Harry Belafonte died on Tuesday New York Times. A devoted singer and civil rights activist, he was 96.
its beginning
Harold George Belafonte Jr., known as Harry Belafonte, a golden youth under the Jamaican sun, has returned to live in New York. After watching the play The main hunter At the American Black Theater, he joined German director Erwin Piscator’s drama course at the Dramatic Workshop of the School of Social Research, where he studied with Marlon Brando and Tony Curtis.
Along with his singing career, which began under the guidance of Monty Kay, Belafonte devotes his free time to humanitarian and peaceful causes, especially the fight for equal civil rights, where he strongly invests himself, especially with Martin Luther King.
Also on the screen
This commitment to humanitarian work can be found in his cinematic choices, especially in his denunciation of discrimination. His first film role was in The Shining Path (1953) as a college principal who struggles with a particularly scheming student whom he tries to get the best of.
There he met the actress and dancer Dorothy Dandridge, with whom he collaborated in his next two films, Carmen Jones, directed by Otto Preminger and adapted from Bizet, then Une île au soleil, in which he played a young politician courting a wealthy planter. white.
After starring in The Last Black Survivor of Humanity, Flesh and the Devil and Robber for Robert Wise (Staircase Flip), he stars in the first realization of Sidney Poitier, Buck and his accomplice, who tells the story. The story of a group of freed slaves trying to move to Colorado. The two men would meet again in 1974 in another film directed by Poitier, the raunchy comedy Uptown Saturday Night.
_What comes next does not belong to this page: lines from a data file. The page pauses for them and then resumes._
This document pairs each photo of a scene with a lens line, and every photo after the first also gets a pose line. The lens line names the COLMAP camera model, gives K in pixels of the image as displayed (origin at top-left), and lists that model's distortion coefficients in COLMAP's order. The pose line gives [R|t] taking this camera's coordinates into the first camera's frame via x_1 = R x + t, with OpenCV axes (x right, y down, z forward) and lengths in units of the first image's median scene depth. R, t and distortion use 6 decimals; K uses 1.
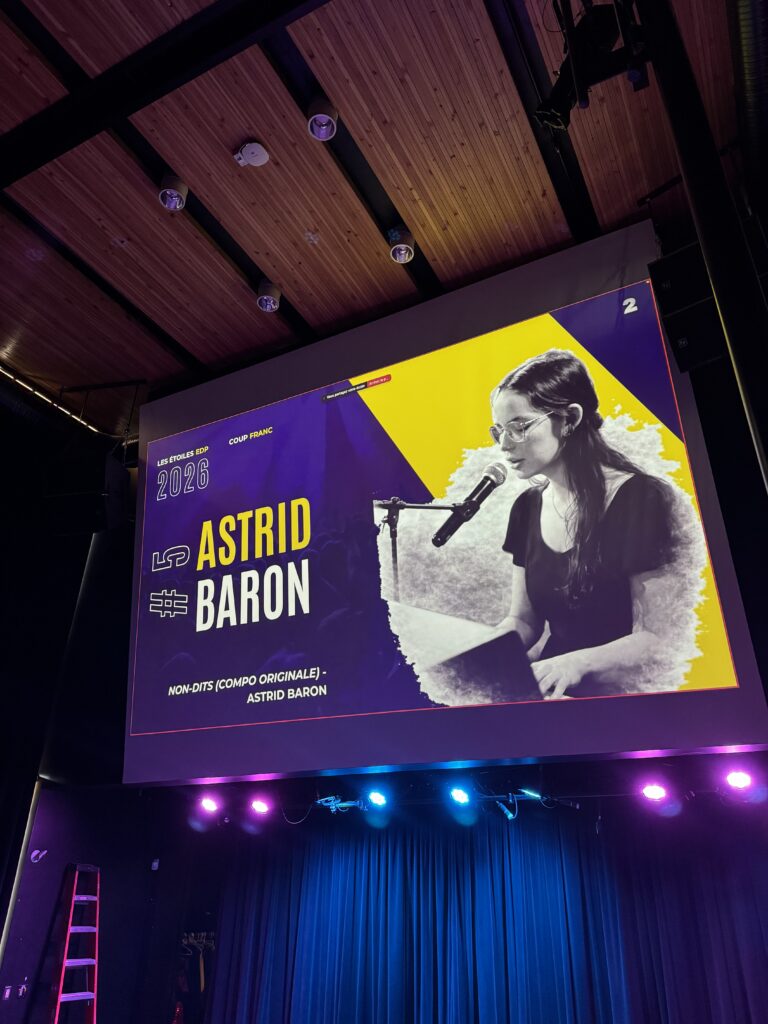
lens RADIAL K [[721.1, 0, 390.8], [0, 721.1, 514.3], [0, 0, 1]] dist [0.112086, -0.141664]
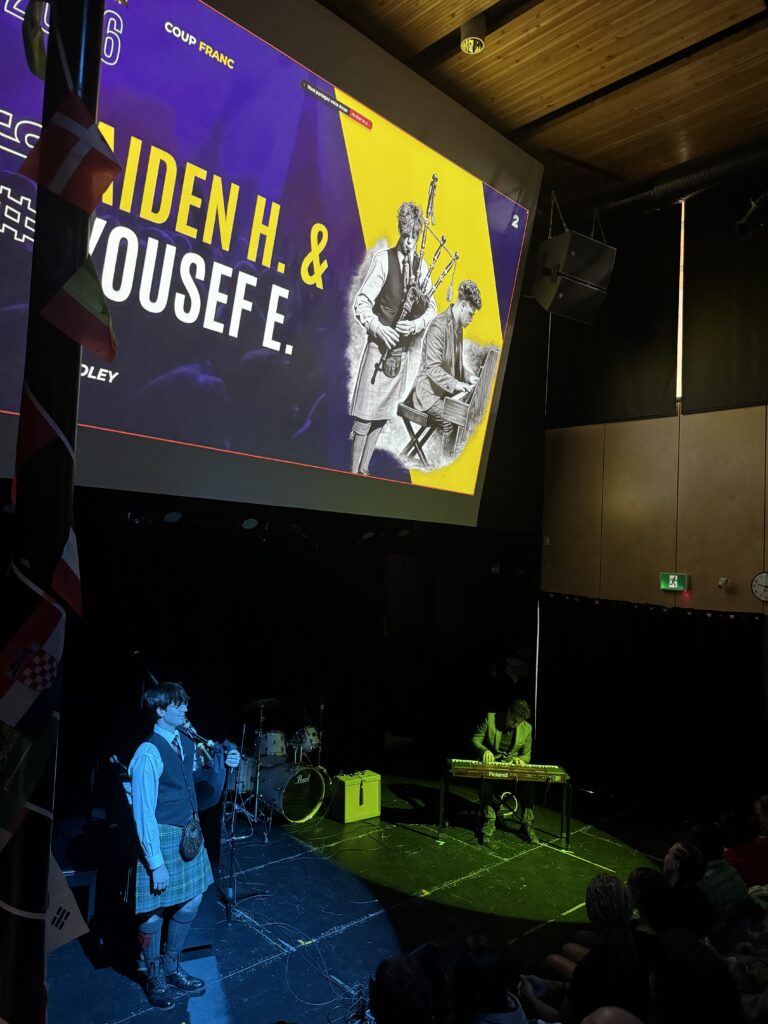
lens RADIAL K [[719.4, 0, 384.0], [0, 719.4, 512.0], [0, 0, 1]] dist [0.112945, -0.144120]
pose [[0.321180, 0.060384, 0.945091, -0.872439], [-0.495663, 0.861076, 0.113430, 0.127005], [-0.806946, -0.504878, 0.306490, 0.445070]]
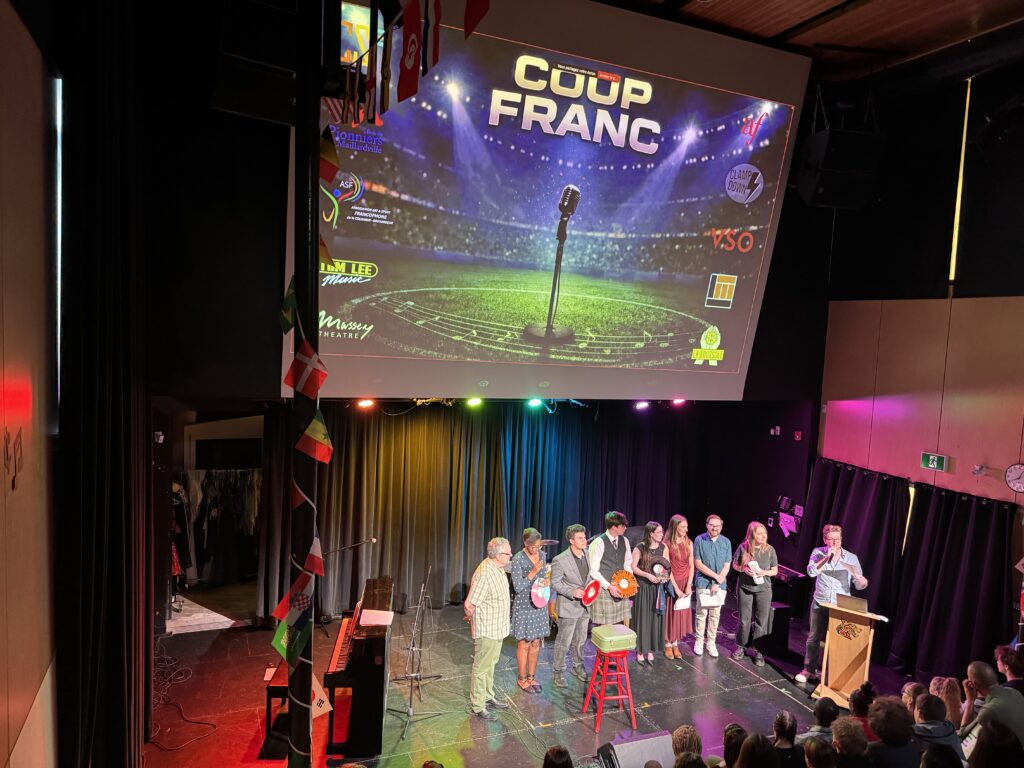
lens RADIAL K [[719.4, 0, 511.4], [0, 719.4, 391.7], [0, 0, 1]] dist [0.112945, -0.144120]
pose [[0.625794, -0.047524, 0.778539, -0.997768], [-0.406328, 0.832144, 0.377405, -0.144527], [-0.665793, -0.552520, 0.501440, 0.293057]]
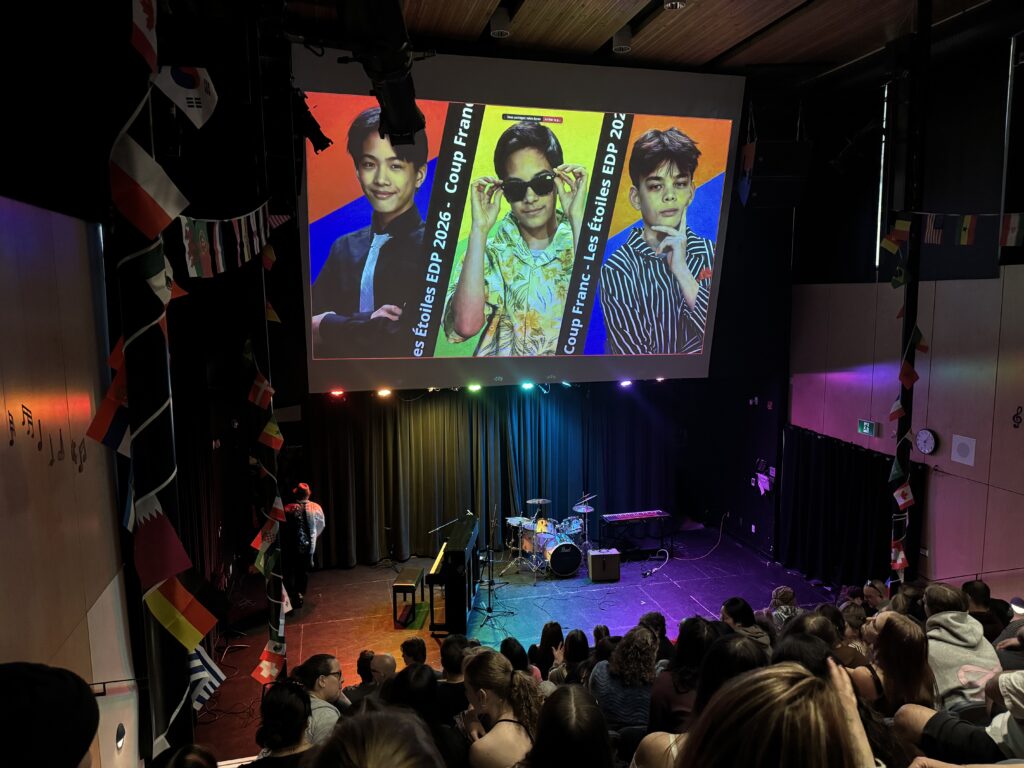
lens RADIAL K [[719.4, 0, 511.4], [0, 719.4, 391.7], [0, 0, 1]] dist [0.112945, -0.144120]
pose [[0.742265, -0.110257, 0.660973, -1.016609], [-0.304640, 0.823027, 0.479397, -0.385672], [-0.596855, -0.557199, 0.577316, 0.013953]]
In Grambling’s The White Tiger in 1981 and The White Man in 1996, it unfolds at the heart of an inverted racial system: it is blacks who willingly degrade whites, and the latter are portrayed as poor and exploited in Desmond Nakano’s film. Discrimination changes sides, but not forms, and there is always a determined fight against it.
Meanwhile, he also made cameos with Robert Altman in The Player and Prêt-à-porter before landing a major role in Kansas City in 1996. She returned to the big screen for two final appearances: a small role in Bobby d. Emilio Estevez in 2006 and Spike Lee’s BlackKklansman in 2018.